Chiesti 100mila euro
Il processo all’interno del quale è scaturita la decisione riguarda un sacerdote di 81 anni, don Gianni Baccega, all’epoca dei fatti in servizio a Sant’Antonio del Pasubio, nel Vicentino. Don Gianni era stato denunciato nel 2013 dai genitori , suoi amici di famiglia, di due ragazze di 13 e 15 anni che avevano raccontato di essere state oggetto di qualche carezza un po’ troppo audace da parte del sacerdote; i fatti si sarebbero svolti tra il 2007 e il 2008, prima della denuncia ai carabinieri le giovani si erano rivolte anche ai servizi sociali. Don Gianni ha affrontato il processo proclamandosi innocente. Al processo, ancora lontano dalla sentenza, la famiglia delle ragazze si è costituita parte civile, chiedendo a don Baccega un risarcimento del danno pari a 100mila euro. L’imputato difficilmente dispone di quella somma ed ecco dunque che la richiesta è stata estesa dagli avvocati anche alla diocesi di Vicenza.

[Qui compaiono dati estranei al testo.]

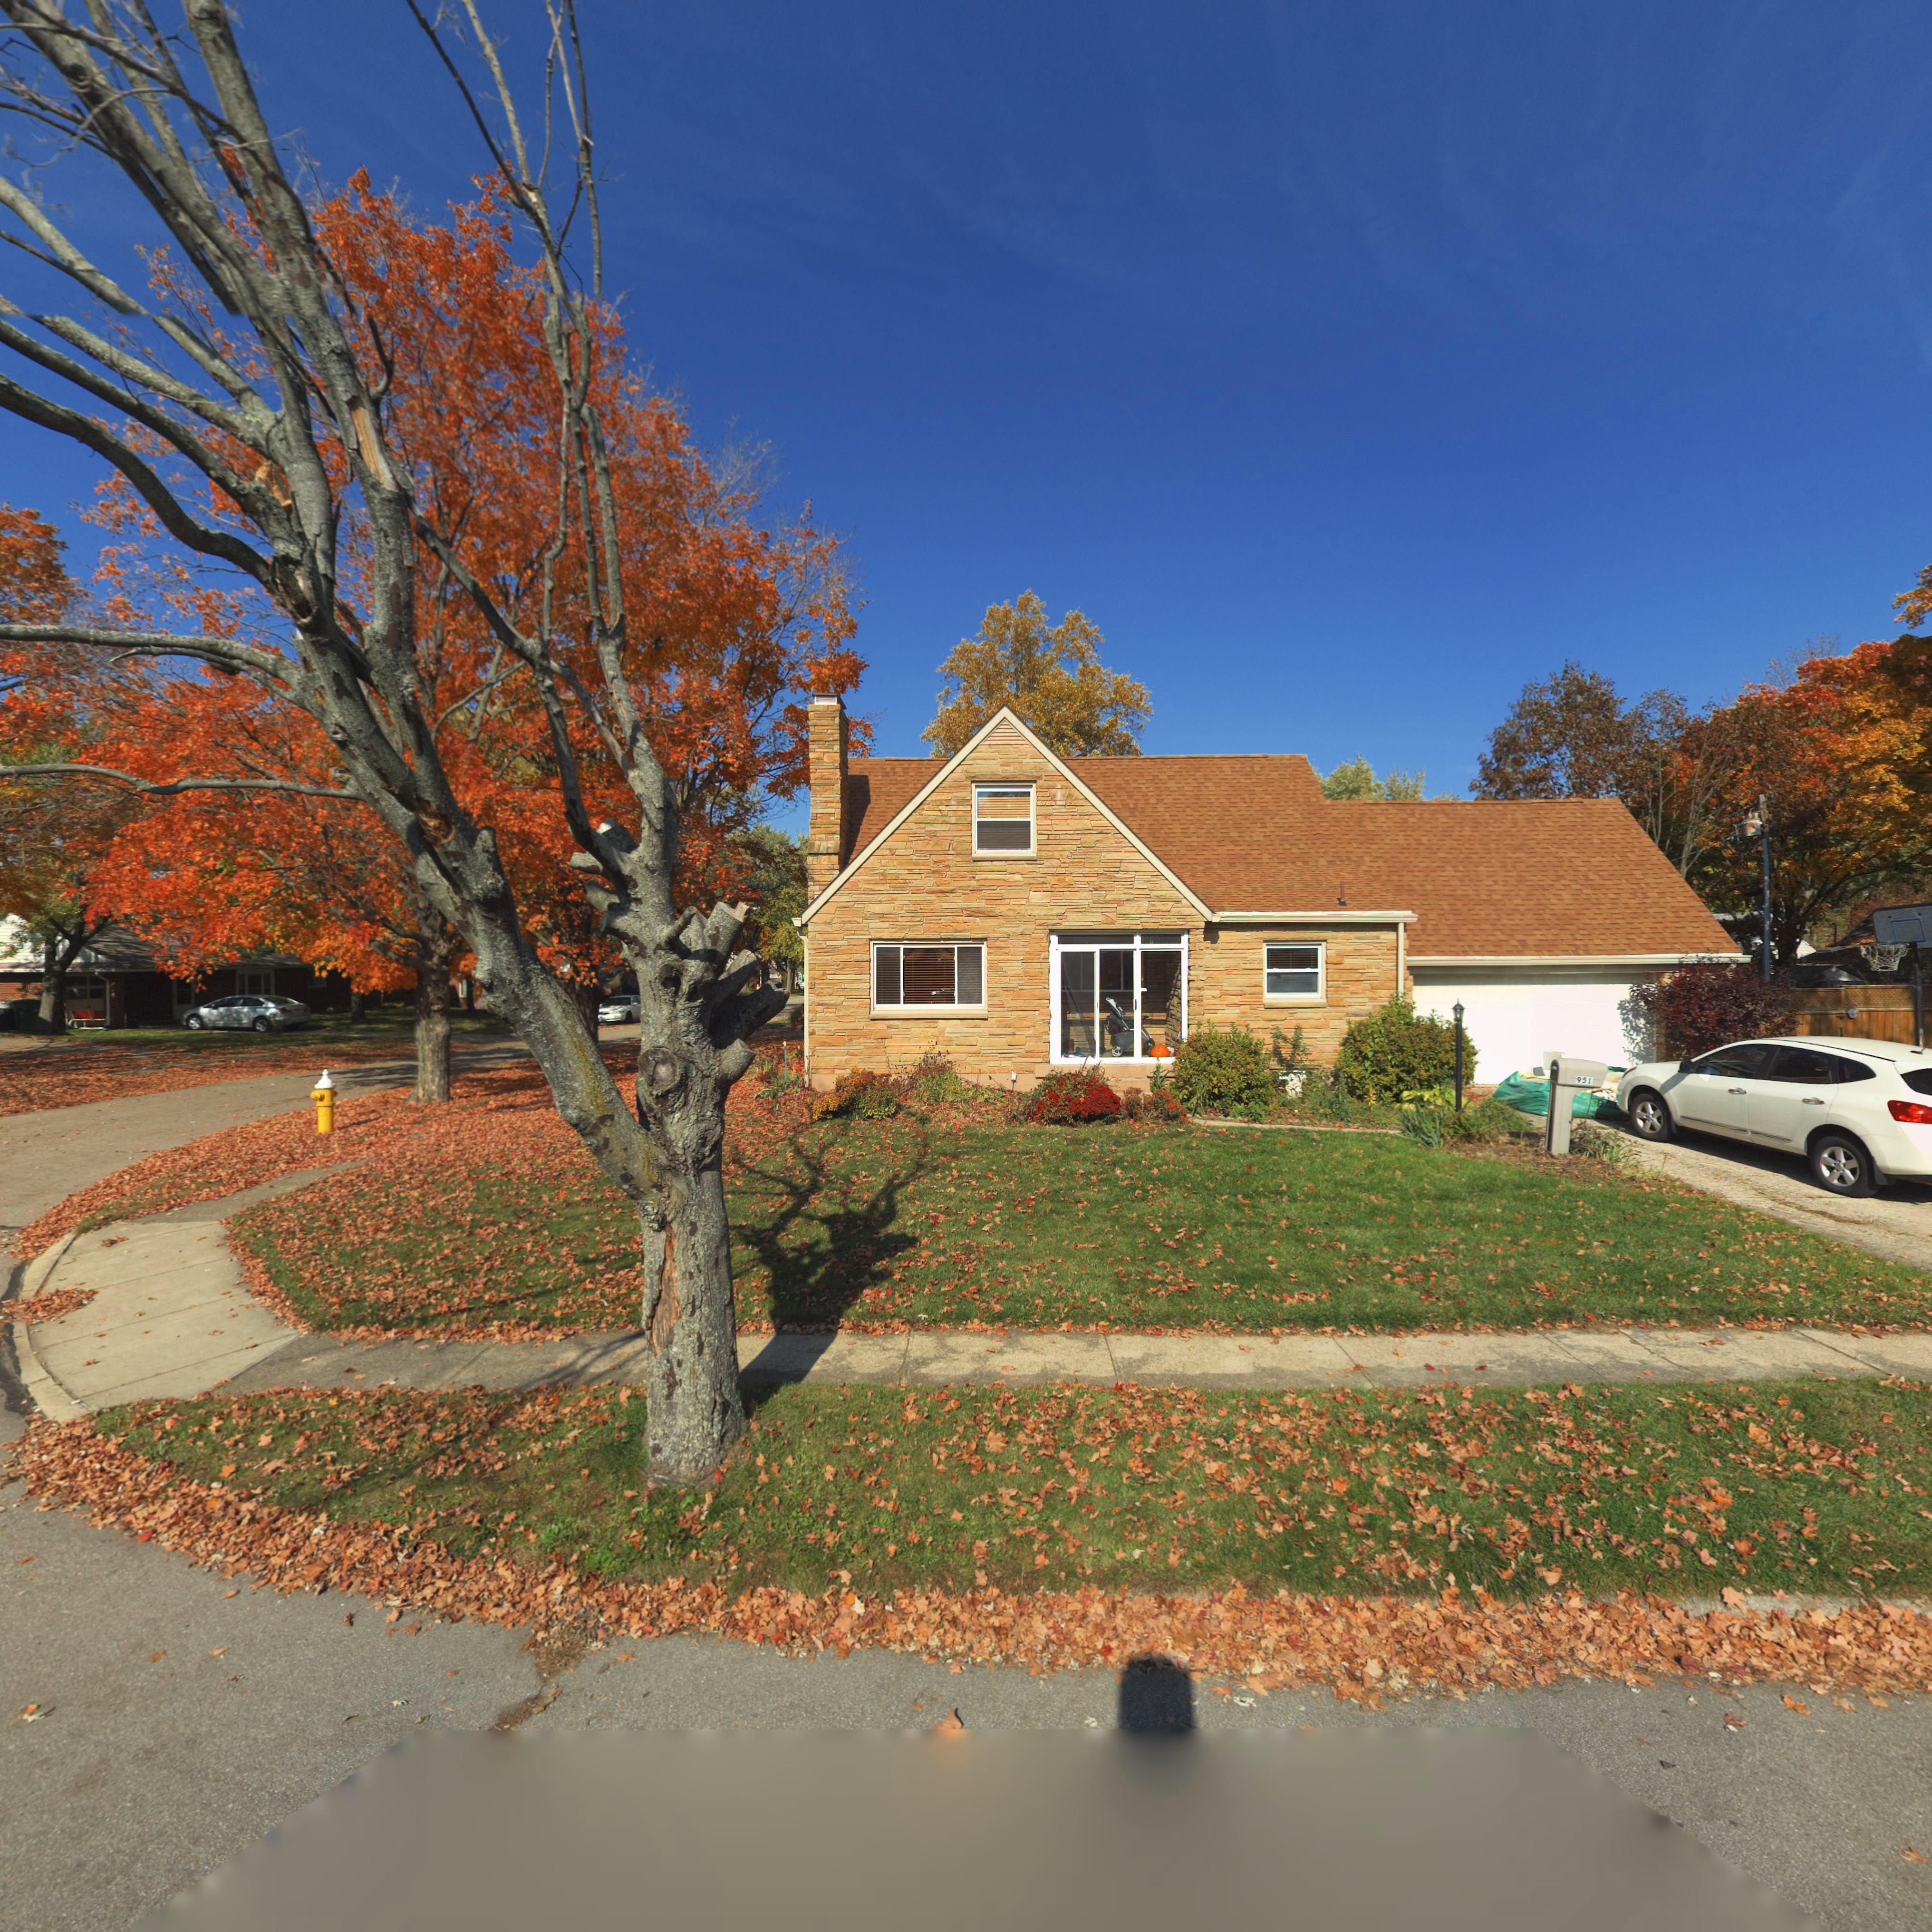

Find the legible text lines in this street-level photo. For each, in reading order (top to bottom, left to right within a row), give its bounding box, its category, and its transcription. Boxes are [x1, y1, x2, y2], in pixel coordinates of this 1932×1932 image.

[1575, 1075, 1593, 1085] StreetNumber: 951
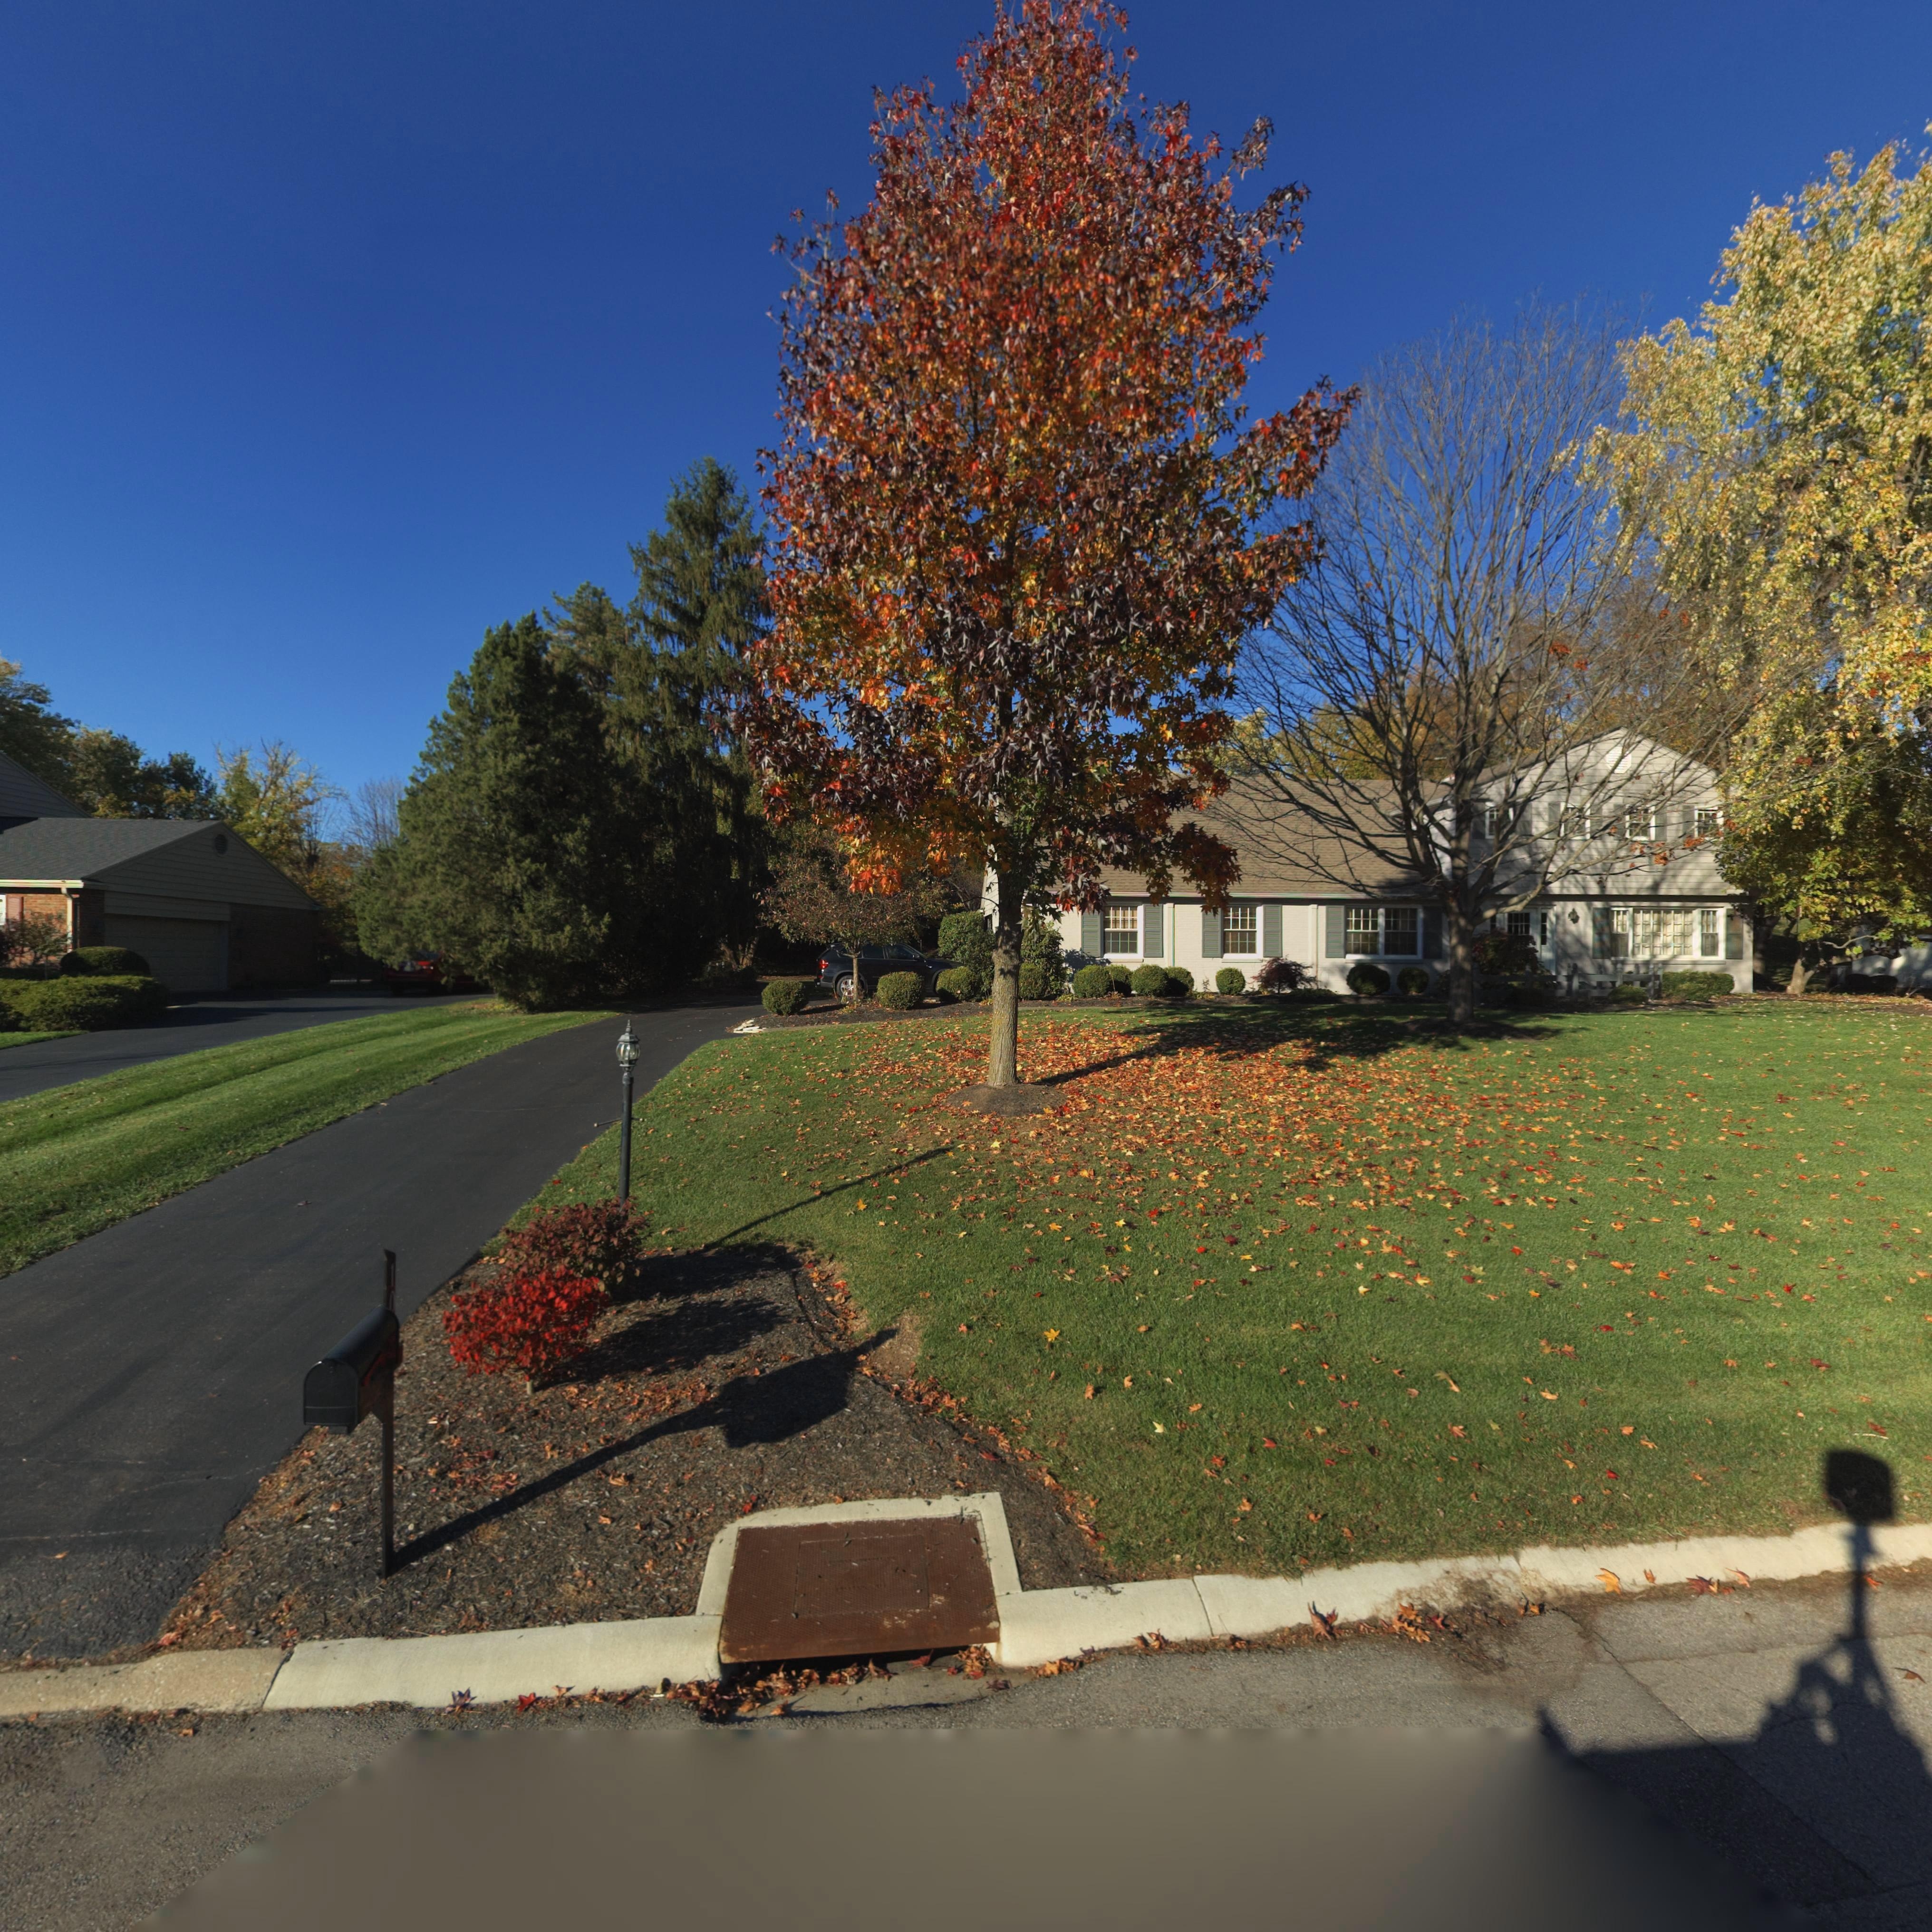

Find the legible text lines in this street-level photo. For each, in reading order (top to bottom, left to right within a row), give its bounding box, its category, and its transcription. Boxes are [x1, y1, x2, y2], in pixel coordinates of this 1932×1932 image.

«Lo dice il codice civile»
All’ultima udienza del processo quella richiesta è stata accolta dal tribunale, dunque in caso di condanna anche i beni della Curia potranno servire a pagare la somma. In attesa che il collegio depositi le motivazioni della decisione, per capire quale sia la logica che ha guidato la decisione possono fare testo gli argomento illustrati in udienza dai difensori delle parti lese, gli avvocati Antonella Bonazzo, Michele Spina e Giovanni Bogoni. «Ci siamo richiamati all’articolo del codice civile — spiega l’avvocato Bonazzo — che in fatto di responsabilità lega il dipendente e il datore di lavoro: anche quest’ultimo deve rispondere del comportamento del primo. Noi riteniamo che la logica vada applicata anche al vescovo e ai suoi sacerdoti, nei casi di abusi sessuali». Insomma, la diocesi dovrebbe esercitare una qualche forma di controllo sui suoi ministri del culto, per evitare denunce. «Non conosciamo la situazione economica dell’imputato — prosegue l’avvocato — ma vogliamo sia stabilito un principio di diritto».
Negli Usa è la norma
In Italia le gerarchie ecclesiastiche non sono mai state chiamate a rispondere direttamente dei reati commessi dai preti, principio che invece è già consolidato in altri paesi ad esempio negli Stati Uniti dove i caso di pedofilia nel mondo della Chiesa hanno fatto esplodere un vasto scandalo. Secondo un rapporto presentato nel 2014 dal Vaticano i casi accertati di abusi su minori commessi da sacerdoti sono 3.420, commessi a partire dagli anni ‘50. Solo in anni molto recenti, però, la Chiesa ha preso provvedimenti decisi per reprimere il fenomeno. Nei suoi anni di pontificato, papa Benedetto XVI aveva sospeso 384 sacerdoti.